| WHAT TO DO |
Print the listing again exactly, leaving nothing out.

| PROVIDED RECORDS |

____

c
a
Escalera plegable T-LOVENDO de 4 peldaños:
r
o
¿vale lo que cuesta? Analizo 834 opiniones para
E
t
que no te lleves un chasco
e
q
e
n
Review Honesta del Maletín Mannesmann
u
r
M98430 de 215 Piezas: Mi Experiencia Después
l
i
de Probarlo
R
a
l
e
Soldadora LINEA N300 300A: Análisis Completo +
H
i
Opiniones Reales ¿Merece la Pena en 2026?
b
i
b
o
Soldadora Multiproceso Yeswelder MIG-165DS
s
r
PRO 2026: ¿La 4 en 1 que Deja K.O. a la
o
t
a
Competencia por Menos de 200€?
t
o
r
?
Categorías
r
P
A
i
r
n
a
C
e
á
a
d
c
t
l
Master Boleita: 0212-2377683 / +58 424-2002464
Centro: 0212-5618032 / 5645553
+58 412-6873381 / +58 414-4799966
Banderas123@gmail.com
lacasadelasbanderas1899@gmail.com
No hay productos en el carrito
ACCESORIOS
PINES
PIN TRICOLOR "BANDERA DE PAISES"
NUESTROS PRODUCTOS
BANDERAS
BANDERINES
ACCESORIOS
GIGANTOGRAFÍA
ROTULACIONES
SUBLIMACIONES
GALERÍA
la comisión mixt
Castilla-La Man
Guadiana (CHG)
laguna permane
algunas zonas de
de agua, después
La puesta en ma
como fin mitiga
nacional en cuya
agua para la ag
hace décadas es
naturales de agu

____

| SOLUTION |
c
a
Escalera plegable T-LOVENDO de 4 peldaños:
r
o
¿vale lo que cuesta? Analizo 834 opiniones para
E
t
que no te lleves un chasco
e
q
e
n
Review Honesta del Maletín Mannesmann
u
r
M98430 de 215 Piezas: Mi Experiencia Después
l
i
de Probarlo
R
a
l
e
Soldadora LINEA N300 300A: Análisis Completo +
H
i
Opiniones Reales ¿Merece la Pena en 2026?
b
i
b
o
Soldadora Multiproceso Yeswelder MIG-165DS
s
r
PRO 2026: ¿La 4 en 1 que Deja K.O. a la
o
t
a
Competencia por Menos de 200€?
t
o
r
?
Categorías
r
P
A
i
r
n
a
C
e
á
a
d
c
t
l
Master Boleita: 0212-2377683 / +58 424-2002464
Centro: 0212-5618032 / 5645553
+58 412-6873381 / +58 414-4799966
Banderas123@gmail.com
lacasadelasbanderas1899@gmail.com
No hay productos en el carrito
ACCESORIOS
PINES
PIN TRICOLOR "BANDERA DE PAISES"
NUESTROS PRODUCTOS
BANDERAS
BANDERINES
ACCESORIOS
GIGANTOGRAFÍA
ROTULACIONES
SUBLIMACIONES
GALERÍA
la comisión mixt
Castilla-La Man
Guadiana (CHG)
laguna permane
algunas zonas de
de agua, después
La puesta en ma
como fin mitiga
nacional en cuya
agua para la ag
hace décadas es
naturales de agu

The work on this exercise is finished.